> _What the task requires_:
Every line below that holds the word "hospital" must be listed.

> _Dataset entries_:
· · · · ·

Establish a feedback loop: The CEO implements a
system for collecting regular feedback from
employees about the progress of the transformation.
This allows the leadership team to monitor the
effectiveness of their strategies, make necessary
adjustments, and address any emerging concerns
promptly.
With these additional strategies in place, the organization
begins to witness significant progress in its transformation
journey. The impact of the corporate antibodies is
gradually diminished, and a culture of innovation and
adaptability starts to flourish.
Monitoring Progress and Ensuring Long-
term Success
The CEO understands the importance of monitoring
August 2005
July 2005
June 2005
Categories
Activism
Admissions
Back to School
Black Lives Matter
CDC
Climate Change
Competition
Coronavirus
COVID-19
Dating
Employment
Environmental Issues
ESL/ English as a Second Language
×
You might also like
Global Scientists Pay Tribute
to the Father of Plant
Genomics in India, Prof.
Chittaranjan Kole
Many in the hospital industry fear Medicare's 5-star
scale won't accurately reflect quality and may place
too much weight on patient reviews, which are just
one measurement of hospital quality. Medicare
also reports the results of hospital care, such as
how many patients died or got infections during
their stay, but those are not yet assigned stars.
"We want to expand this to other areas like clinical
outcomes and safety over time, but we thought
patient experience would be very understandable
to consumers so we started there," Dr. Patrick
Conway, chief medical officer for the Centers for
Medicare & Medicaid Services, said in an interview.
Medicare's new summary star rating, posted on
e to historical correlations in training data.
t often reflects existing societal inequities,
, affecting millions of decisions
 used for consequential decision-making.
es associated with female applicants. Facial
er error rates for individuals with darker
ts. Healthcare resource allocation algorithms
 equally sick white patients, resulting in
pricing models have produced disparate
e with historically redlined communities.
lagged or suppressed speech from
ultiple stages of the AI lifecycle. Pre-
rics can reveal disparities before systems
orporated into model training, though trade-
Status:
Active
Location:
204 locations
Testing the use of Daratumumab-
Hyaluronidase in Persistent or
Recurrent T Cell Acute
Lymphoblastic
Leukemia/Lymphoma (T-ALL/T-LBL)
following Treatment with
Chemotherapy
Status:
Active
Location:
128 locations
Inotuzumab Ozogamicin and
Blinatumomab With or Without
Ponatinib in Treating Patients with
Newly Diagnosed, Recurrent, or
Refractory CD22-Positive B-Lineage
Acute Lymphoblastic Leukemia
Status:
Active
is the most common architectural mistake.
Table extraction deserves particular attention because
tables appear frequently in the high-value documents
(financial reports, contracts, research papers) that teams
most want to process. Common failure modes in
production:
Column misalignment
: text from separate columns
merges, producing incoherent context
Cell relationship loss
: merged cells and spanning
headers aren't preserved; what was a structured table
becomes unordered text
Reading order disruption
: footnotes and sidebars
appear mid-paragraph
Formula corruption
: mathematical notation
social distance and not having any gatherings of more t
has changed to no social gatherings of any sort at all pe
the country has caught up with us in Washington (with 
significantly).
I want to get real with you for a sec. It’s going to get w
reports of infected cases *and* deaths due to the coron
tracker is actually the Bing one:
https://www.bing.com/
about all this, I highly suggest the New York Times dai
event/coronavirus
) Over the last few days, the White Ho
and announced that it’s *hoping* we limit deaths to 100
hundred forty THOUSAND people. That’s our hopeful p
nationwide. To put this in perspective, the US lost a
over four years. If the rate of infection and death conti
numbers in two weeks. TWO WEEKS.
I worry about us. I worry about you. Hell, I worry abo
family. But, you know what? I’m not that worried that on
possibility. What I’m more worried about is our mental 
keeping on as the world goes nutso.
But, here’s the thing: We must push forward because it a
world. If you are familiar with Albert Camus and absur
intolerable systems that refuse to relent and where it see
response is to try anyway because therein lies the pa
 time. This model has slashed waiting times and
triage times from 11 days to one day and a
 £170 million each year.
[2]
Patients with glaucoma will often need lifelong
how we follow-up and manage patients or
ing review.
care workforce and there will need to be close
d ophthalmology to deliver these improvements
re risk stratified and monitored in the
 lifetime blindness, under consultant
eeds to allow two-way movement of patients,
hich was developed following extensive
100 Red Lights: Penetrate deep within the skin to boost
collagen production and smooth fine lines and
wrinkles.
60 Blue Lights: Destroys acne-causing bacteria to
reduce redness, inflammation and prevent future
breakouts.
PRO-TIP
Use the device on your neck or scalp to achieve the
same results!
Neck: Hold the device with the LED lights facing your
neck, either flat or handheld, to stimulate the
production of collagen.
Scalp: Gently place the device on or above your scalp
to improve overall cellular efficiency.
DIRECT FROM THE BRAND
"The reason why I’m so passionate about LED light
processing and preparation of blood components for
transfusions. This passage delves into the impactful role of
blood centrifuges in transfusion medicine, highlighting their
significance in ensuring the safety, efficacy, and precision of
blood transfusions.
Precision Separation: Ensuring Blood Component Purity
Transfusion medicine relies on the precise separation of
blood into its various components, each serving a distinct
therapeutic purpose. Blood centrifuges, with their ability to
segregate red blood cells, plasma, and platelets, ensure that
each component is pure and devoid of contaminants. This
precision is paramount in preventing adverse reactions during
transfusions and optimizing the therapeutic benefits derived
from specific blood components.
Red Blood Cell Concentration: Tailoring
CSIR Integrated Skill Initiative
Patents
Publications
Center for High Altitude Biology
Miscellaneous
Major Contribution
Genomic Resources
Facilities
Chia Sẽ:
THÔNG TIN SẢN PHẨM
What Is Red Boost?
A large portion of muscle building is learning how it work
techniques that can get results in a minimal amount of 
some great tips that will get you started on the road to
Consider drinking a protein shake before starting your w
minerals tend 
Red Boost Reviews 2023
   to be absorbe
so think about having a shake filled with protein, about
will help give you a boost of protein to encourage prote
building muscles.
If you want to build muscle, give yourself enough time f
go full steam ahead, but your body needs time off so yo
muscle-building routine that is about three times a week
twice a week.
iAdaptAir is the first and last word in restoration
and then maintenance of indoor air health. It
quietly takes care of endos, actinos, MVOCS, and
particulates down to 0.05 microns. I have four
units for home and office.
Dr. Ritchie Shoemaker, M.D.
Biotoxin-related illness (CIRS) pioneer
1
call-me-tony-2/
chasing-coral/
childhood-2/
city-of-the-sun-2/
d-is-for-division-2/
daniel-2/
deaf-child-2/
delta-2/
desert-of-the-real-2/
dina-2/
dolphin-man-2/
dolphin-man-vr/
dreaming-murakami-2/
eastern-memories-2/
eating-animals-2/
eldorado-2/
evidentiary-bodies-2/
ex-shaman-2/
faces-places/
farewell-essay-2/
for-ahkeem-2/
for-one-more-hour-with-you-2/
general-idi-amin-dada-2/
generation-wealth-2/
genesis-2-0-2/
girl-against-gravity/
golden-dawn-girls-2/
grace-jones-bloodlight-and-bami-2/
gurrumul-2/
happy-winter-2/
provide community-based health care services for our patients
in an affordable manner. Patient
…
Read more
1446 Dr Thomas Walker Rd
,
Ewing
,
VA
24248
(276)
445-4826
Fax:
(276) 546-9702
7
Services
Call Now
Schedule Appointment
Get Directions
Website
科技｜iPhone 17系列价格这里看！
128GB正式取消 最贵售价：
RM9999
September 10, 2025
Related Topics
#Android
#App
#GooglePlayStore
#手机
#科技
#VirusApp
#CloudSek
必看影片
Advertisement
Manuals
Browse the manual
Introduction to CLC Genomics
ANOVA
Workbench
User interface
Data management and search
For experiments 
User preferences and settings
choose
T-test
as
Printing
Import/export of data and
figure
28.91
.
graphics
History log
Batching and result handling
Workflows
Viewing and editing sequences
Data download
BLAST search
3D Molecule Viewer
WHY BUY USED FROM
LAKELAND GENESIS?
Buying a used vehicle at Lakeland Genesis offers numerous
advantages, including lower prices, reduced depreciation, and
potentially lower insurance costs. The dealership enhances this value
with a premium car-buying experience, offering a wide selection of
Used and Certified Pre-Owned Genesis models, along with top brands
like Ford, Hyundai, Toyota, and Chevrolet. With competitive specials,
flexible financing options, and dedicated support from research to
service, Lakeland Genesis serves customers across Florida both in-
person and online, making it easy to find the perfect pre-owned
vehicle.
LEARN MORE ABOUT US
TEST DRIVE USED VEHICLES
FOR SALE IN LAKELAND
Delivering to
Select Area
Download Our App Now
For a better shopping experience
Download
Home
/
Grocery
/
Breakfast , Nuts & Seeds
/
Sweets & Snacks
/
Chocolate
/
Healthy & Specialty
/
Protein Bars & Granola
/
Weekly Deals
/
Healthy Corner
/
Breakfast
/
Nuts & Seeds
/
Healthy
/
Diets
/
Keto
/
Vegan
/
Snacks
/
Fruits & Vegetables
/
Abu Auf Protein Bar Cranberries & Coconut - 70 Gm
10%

· · · · ·

> _Output of the task_:
Many in the hospital industry fear Medicare's 5-star
one measurement of hospital quality. Medicare
also reports the results of hospital care, such as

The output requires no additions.